God the Utilitarian Universal Salvation
Damned in the Actual World, Damned in All Possible Ones, Too
I’m starting to get some respect for William Lane Craig’s seemingly strange and offensive idea that if a person is damned in the actual world, then he is damned in all possible worlds, too; and for its corollary, “if a person is saved in one possible world, then God is duty-bound, lest He commits an injustice, to save him in the actual world.”
Craig’s interest lies in attempting to shore up the idea that non-Christians most likely go to hell. But an objection crops up: during the heavenly trial, can’t a non-Christian say that had he been preached the Gospels to, he would have believed and been saved? He is not at fault; his environment is. Craig says, no, this complaint cannot be sustained.
If Smith has any chance at all of being saved, i.e., if God predicts prior to creating that Smith would be saved in some possible world, then creating a possible world in which Smith is actually damned is “unfeasible” for God (for fear of “lawsuits”). God’s options as regards which world to create shrink to those worlds in which Smith is saved.
But this means that one is either necessarily (over all possible worlds) damned or necessarily (over all feasible worlds) saved. But then the situation is as if each person’s soul was essentially evil or essentially good from the day this person is born or conceived.
Why does this sound offensive? Because humanity then, according to Craig, is a species in regard to body only. With regard to the soul, it is actually a genus not a species at all which contains two subspecies: the subhumans who no matter what are damned and the supermen who no matter what are saved. The sheep are forever sheep, and goats have always been and cannot fail to be goats. This is “once a crook, always a crook” extended to infinity.

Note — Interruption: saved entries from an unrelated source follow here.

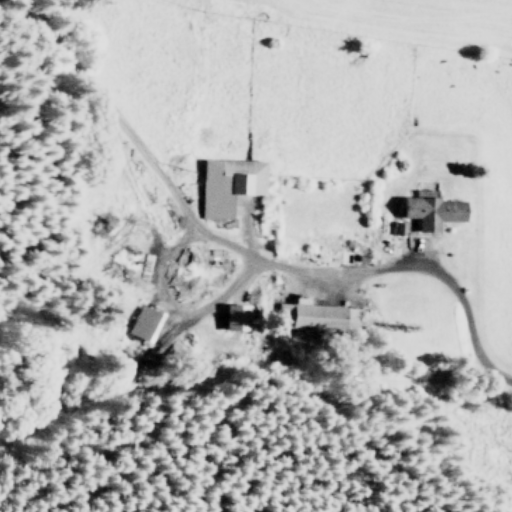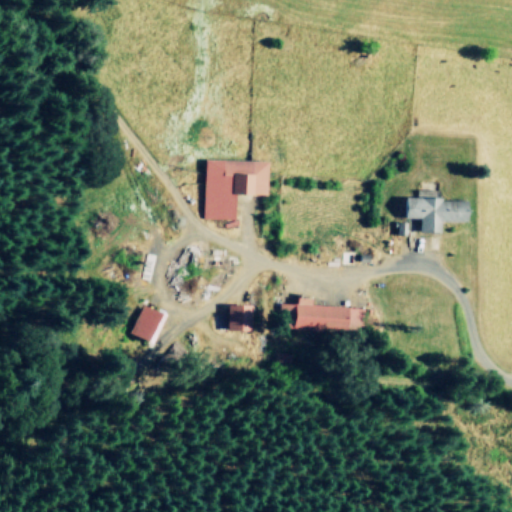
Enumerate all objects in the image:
building: (228, 184)
building: (434, 210)
building: (238, 316)
building: (321, 316)
building: (143, 323)
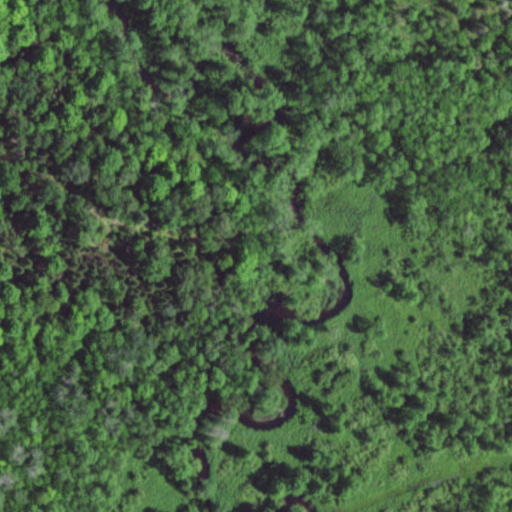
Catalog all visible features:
river: (342, 290)
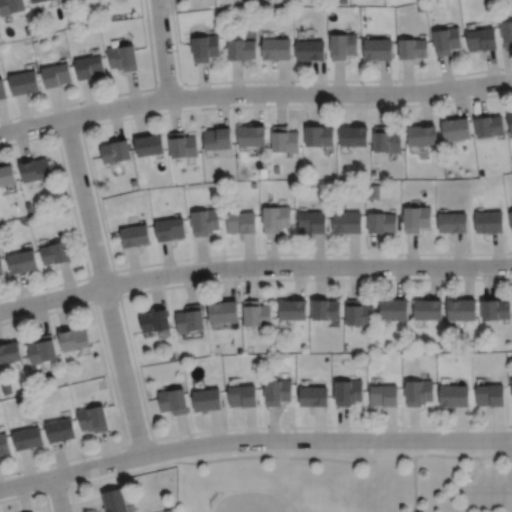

So, “my mama didn’t love me” or “I had bad luck in life” are not valid excuses for getting out of the hellish sentence, because in being condemned actually, one is revealed to be totally depraved and hell-bound in all sets of circumstances, as a matter of fact.
Humanity then is bifurcated in this manner into subhumans whom God hates with a purple passion and supermen whom God coddles by carefully surrounding them with a favorable possible world. A superman, too, can be broken and damned under various circumstances, but God ensures that he actually survives. Again, God is entirely powerless to save the subhumans whom he casually predestines for both sin and hell.
How about the argument that at best, if we could foreknow who was a subhuman, then we would be justified in wanting to abort them in the womb or kill them as children, so that they would not get an opportunity to make their ultimate evil choice as adults?
And at worst, killing them would at least cut the crap, drop the charade that there is any hope for them? What are these essentially evil goats doing in the world sullying it up in the first place, polluting it with their presence? “You are and have always been meant to go to hell, so just go there and leave the decent folks alone!”
If may be asked why a good God would create such monsters in the first place. Well, the saints need evil in order to fight it and in the process build their souls. Perhaps, the evil subhumans exist in this way solely for the sake of the supermen. Once their usefulness has been exhausted, they will be thrown out into the divine gas oven called hell. Their souls are sacrificed for the greater good. It’s harsh but inevitable and is justified as a necessary feature of the best possible world. If God had not created the subhumans, then much good would also have been forfeited. It’s the price of success.